Tuesday 29th November 2022

The Reserve Bank of Australia is likely to raise its benchmark interest rate numerous times within a year.


Published on : 20 April, 2022 4:31 pm

Kathmandu: After previously swearing to be “patient” on tightening policy, the Reserve Bank of Australia opened the door to lifting its benchmark interest rate, which is now at 0.1 percent, for the first time since 2010. For mortgage holders and other borrowers, a higher benchmark rate — the rate of interest imposed on loans between banks – usually means higher borrowing expenses.

According to RateCity, a financial comparison website, a homeowner with a $500,000, 25-year mortgage paying the lowest variable interest rate could end up spending $500 more per month by 2023 due to increasing interest rates.

According to OECD data, Australia is among the top five countries with the greatest levels of household debt, with the average household owing 203 percent of net disposable income.

In recent years, ultra-low interest rates and very flexible lending processes have pushed Australians to buy rather than rent, according to Nicolas Herault, an associate professor of economics at the University of Melbourne.

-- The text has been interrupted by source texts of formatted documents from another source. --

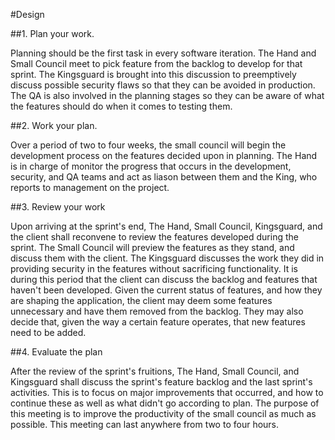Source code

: #Design

##1. Plan your work.

Planning should be the first task in every software iteration. The Hand and Small Council meet to pick feature from the backlog to develop for that sprint. The Kingsguard is brought into this discussion to preemptively discuss possible security flaws so that they can be avoided in production. The QA is also involved in the planning stages so they can be aware of what the features should do when it comes to testing them.

##2. Work your plan.

Over a period of two to four weeks, the small council will begin the development process on the features decided upon in planning. The Hand is in charge of monitor the progress that occurs in the development, security, and QA teams and act as liason between them and the King, who reports to management on the project. 

##3. Review your work

Upon arriving at the sprint's end, The Hand, Small Council, Kingsguard, and the client shall reconvene to review the features developed during the sprint. The Small Council will preview the features as they stand, and discuss them with the client. The Kingsguard discusses the work they did in providing security in the features without sacrificing functionality. It is during this period that the client can discuss the backlog and features that haven't been developed. Given the current status of features, and how they are shaping the application, the client may deem some features unnecessary and have them removed from the backlog. They may also decide that, given the way a certain feature operates, that new features need to be added.

##4. Evaluate the plan

After the review of the sprint's fruitions, The Hand, Small Council, and Kingsguard shall discuss the sprint's feature backlog and the last sprint's activities. This is to focus on major improvements that occurred, and how to continue these as well as what didn't go according to plan. The purpose of this meeting is to improve the productivity of the small council as much as possible. This meeting can last anywhere from two to four hours.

Australia’s interest rate had reached as high as 4.75 percent in 2010 until the benchmark interest rate went close to zero in 2020.

Ahead of a federal election on May 9, Australia’s political parties have announced a slew of promises to combat growing costs, including years of skyrocketing housing prices. The ruling Liberal-National administration proposed fuel tax cuts in its most recent budget to relieve mounting financial pressure on consumers, as well as the expansion of a program that allows first-time buyers to borrow up to 95% of the cost of a home without having to acquire mortgage insurance.

All of Australia’s major banks expect additional rate hikes this year, bringing the key rate to 1% or higher, while financial markets expect a benchmark rate of 1.75 percent by the end of the year and 3% by late 2023.